### Exercise instructions
Reproduce the text on how oil and gas reservoirs form word for word, starting at "The oil and" and ending at "pressure into hydrocarbons.".

Document excerpt START

The oil and gas bearing structure is typically porous rock, such as sandstone or washed out limestone. The sand may have been laid down as desert sand dunes or seafloor. Oil and gas deposits form as organic material (tiny plants and animals) deposited in earlier geological periods, typically 100 to 200 million years ago, under, over or with the sand or silt, are transformed by high temperature and pressure into hydrocarbons.
For an oil reservoir to form, porous rock needs to be covered by a nonporous layer such as salt, shale, chalk or mud rock that prevent the hydrocarbons from leaking out of the structure. As rock structures become folded and raised as a result of tectonic movements, the hydrocarbons migrate out of the deposits and upward in porous rock and collect in crests under the non-permeable rock, with gas at the top and oil and fossil water at the bottom. Salt is a thick fluid, and if deposited under the reservoir, it will flow up in heavier rock over millions of years. This process creates salt domes with a similar reservoir-forming effect. These are common e.g. in the Middle East.
This extraordinary process is ongoing. However, an oil reservoir matures in the sense that an immature formation may not yet have allowed the hydrocarbons to form and collect. A young reservoir generally has heavy crude, less than 20 API, and is often Cretaceous in origin (65-145 million years ago). Most light crude reservoirs tend to be Jurassic or Triassic (145- 205/205-250 million years ago), and gas reservoirs where the organic molecules are further broken down are often Permian or Carboniferous in origin (250-290/290-350 million years ago).

Document excerpt END
Provided material START

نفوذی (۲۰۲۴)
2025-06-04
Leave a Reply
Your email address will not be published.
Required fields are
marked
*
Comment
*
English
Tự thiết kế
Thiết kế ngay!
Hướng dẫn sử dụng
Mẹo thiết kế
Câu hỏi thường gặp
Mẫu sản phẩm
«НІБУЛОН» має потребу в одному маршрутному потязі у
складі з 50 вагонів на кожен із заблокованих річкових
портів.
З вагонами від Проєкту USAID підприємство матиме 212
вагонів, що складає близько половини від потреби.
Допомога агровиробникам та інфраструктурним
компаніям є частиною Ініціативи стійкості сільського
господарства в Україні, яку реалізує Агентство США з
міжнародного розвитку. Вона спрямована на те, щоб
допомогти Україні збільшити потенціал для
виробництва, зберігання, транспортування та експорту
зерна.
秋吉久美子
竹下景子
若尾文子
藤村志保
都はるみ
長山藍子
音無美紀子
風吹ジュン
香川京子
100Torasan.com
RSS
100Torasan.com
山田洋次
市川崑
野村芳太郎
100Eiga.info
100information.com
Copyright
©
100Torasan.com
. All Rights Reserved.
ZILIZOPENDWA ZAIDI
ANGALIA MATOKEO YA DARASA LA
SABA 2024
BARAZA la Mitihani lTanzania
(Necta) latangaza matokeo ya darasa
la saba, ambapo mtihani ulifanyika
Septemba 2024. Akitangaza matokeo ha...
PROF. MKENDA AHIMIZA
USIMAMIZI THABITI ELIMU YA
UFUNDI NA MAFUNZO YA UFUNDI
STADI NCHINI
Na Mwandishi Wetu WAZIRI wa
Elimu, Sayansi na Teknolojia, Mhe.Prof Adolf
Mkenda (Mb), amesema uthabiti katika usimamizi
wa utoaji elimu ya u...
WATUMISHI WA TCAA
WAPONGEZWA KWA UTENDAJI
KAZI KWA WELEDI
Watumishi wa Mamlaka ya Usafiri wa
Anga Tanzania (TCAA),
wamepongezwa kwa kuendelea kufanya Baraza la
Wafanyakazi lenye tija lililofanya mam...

Provided material END

### Response to this task
The oil and gas bearing structure is typically porous rock, such as sandstone or washed out limestone. The sand may have been laid down as desert sand dunes or seafloor. Oil and gas deposits form as organic material (tiny plants and animals) deposited in earlier geological periods, typically 100 to 200 million years ago, under, over or with the sand or silt, are transformed by high temperature and pressure into hydrocarbons.